Information shown
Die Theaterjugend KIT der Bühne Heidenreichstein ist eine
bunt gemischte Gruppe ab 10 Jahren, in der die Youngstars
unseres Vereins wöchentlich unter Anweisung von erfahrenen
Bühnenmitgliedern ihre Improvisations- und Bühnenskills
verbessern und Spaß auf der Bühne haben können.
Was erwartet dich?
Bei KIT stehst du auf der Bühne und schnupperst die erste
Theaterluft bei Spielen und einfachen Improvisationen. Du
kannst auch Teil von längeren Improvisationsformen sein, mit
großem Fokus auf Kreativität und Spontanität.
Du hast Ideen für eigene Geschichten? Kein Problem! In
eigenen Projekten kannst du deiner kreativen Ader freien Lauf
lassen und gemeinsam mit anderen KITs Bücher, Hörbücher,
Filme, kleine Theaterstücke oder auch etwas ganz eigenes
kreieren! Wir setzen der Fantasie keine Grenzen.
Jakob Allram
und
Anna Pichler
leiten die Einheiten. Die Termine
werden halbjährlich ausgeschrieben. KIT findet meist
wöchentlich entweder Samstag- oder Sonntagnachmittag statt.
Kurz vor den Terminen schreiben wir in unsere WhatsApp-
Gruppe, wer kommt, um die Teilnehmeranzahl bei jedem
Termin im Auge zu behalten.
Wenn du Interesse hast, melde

* * *

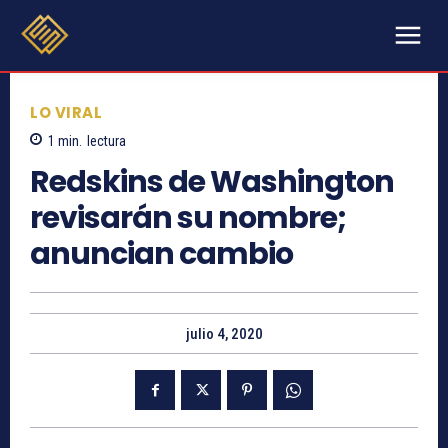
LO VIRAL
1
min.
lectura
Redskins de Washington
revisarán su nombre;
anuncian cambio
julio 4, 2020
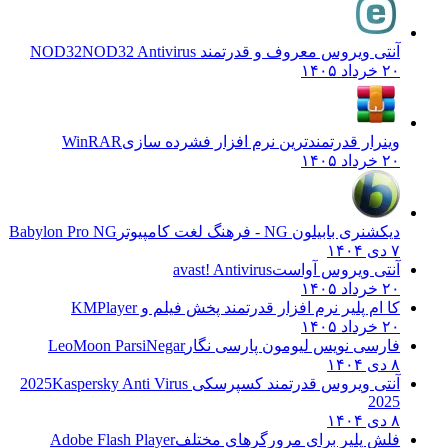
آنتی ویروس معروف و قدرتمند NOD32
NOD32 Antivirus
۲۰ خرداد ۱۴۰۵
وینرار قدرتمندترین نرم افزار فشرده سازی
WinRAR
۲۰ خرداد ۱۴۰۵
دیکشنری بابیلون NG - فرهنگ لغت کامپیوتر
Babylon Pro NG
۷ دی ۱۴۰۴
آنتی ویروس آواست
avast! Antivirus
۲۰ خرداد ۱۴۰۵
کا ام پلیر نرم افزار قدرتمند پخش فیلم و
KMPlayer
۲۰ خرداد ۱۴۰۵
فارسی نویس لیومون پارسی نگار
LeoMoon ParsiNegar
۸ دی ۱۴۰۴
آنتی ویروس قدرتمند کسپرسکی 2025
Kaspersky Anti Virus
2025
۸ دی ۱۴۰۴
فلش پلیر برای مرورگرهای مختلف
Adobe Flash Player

To do
The exact lines of the material above starting at the one that contains "Die Theaterjugend KIT" and ending at the one that contains "Was erwartet dich?" are what to retype; leave out everything else.

Reply to the exercise
Die Theaterjugend KIT der Bühne Heidenreichstein ist eine
bunt gemischte Gruppe ab 10 Jahren, in der die Youngstars
unseres Vereins wöchentlich unter Anweisung von erfahrenen
Bühnenmitgliedern ihre Improvisations- und Bühnenskills
verbessern und Spaß auf der Bühne haben können.
Was erwartet dich?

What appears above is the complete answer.